Scenario 3: Simplification of logic. Take the database as an example, the database execution engine needs to do a lot of data type, algorithm logic related judgment in the execution process. This is mainly due to the data types and logic in SQL, much of which cannot be determined at database development time and can only be determined at run time. This part of the process is also called “interpretive execution.” We can use LLVM to generate code at run time, and since the data types and logic are determined at this point, we can remove unnecessary judgment operations from the LLVM IR, resulting in improved performance.

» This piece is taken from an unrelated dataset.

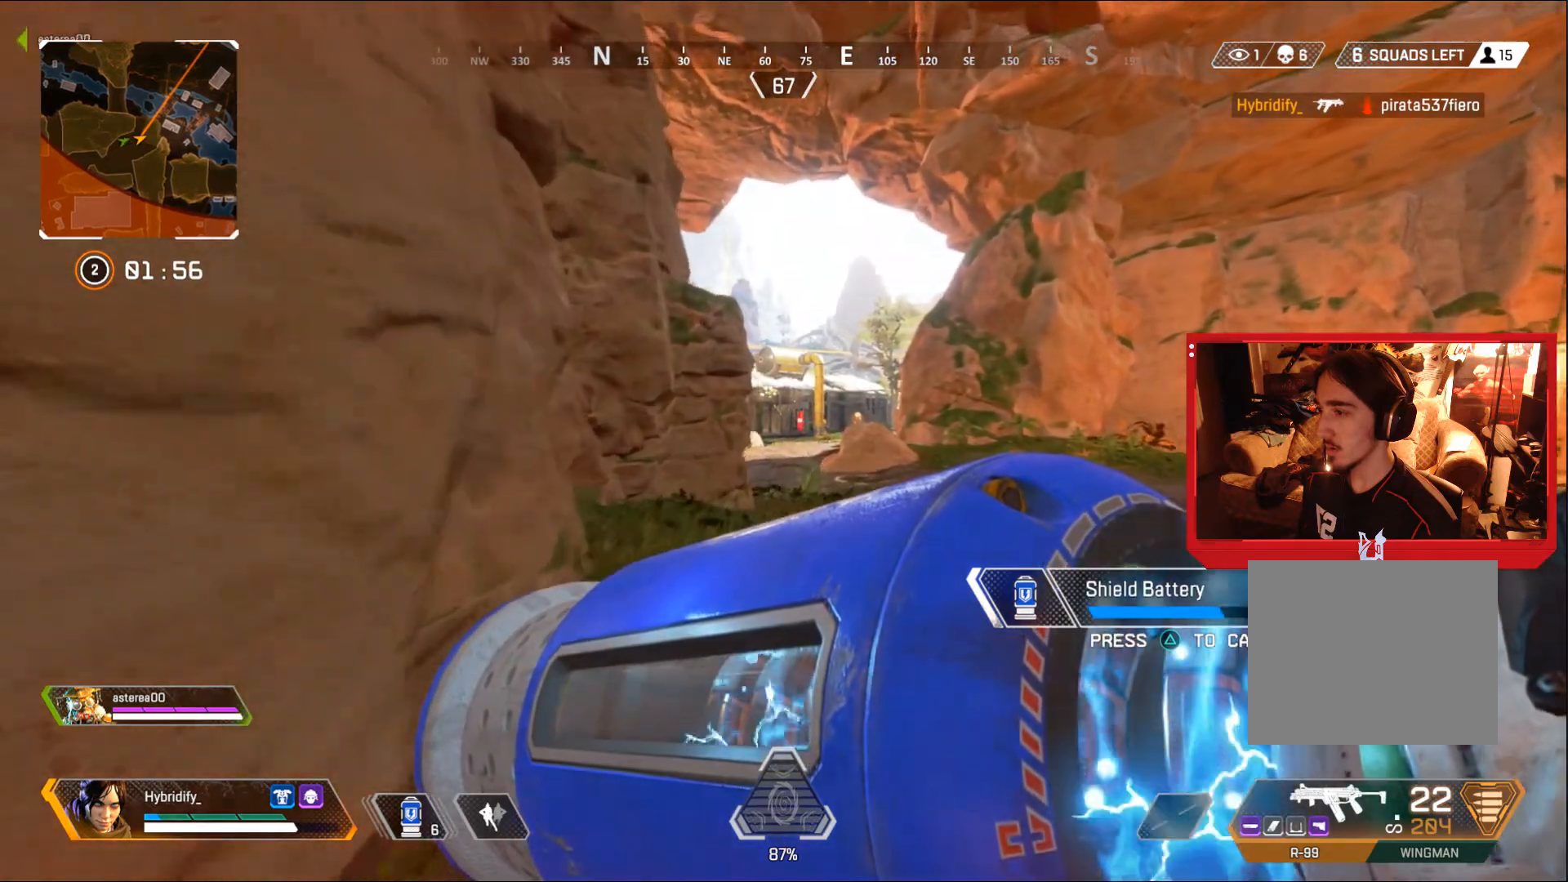
{"dt_ms": 500, "buttons": [], "left_stick": "up", "right_stick": "center", "events": []}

4. Application of LLVM in database

In the database, the team uses LLVM to process the expression. Next, we compare the PostgreSQL database with the cloud native data warehouse AnalyticDB PostgreSQL to explain the application method of LLVM.

In order to implement the interpretation of expressions, PostgreSQL uses a set of “function spelling” scheme. There are a number of C functions implemented in PostgreSQL, such as addition and subtraction, size comparison, and many other types of C functions. SQL will select the corresponding function according to the type of the expression symbol and the data type in the execution plan phase, save the pointer, and call it again when it is executed. So for filter conditions like “a > 10 and b < 5”, assuming that a and b are both int32, PostgreSQL actually calls a combination of functions like “Int8AndOp(Int32GT(a, 10), Int32LT(b, 5))”, like building blocks. There are two obvious performance problems with such a scheme. On the one hand, this scheme will lead to a relatively large number of function calls, and function calls themselves have a cost. On the other hand, this solution must implement a unified function interface, which requires some type conversion both inside and outside the function, which is also an additional performance overhead. Odyssey uses LLVM for codegen, which can achieve minimal code. Since the database knows the sign of the expression and the type of input data after the SQL is issued, it only needs to select the corresponding IR instruction according to the requirements. So we only need three IR instructions to implement this expression, and then we wrap the expression into a function that can be called at execution time. This operation simplifies multiple function calls to a single function call, greatly reducing the total number of instructions.

SQL > select count(*) from table where a > 10 and b < 5; // result = Int8AndOp(Int32GT(a, 10), Int32LT(b, 5)); %res1 = icmp ugt i32 %a, 10; %res1 = icmp ugt i32 %a, 10 %res2 = icmp ult i32 %b, 5; %res = and i8 %res1, %res2;

In a database, expressions appear mainly in a few scenarios. One is the filter condition, which usually appears in the WHERE condition. One is the output list, which usually follows the SELECT. Some operators, such as join, agg, etc., may also have some more complex expressions in their judgment conditions. Therefore, the processing of expressions occurs in various modules of the database execution engine. In the PostgreSQL version of AnalyticDB, the development team abstracted an expression processing framework to process these expressions through LLVM CodeGen, thereby improving the overall performance of the execution engine.

5. To summarize

LLVM, as a popular open source compilation framework, has been used in recent years to accelerate the performance of databases, AI and other systems. Because of the high threshold of compiler theory, LLVM is difficult to learn. Moreover, from the perspective of engineering, it is also necessary to have a more accurate understanding of the engineering characteristics and performance characteristics of LLVM, in order to find the appropriate acceleration scenario. PostgreSQL version of AnalyticDB, the cloud native data warehouse product of AliCloud Database Team, has implemented a set of expression processing framework at runtime based on LLVM, which can effectively improve the performance of the system when conducting complex data analysis.

This article is the original content of Aliyun, shall not be reproduced without permission.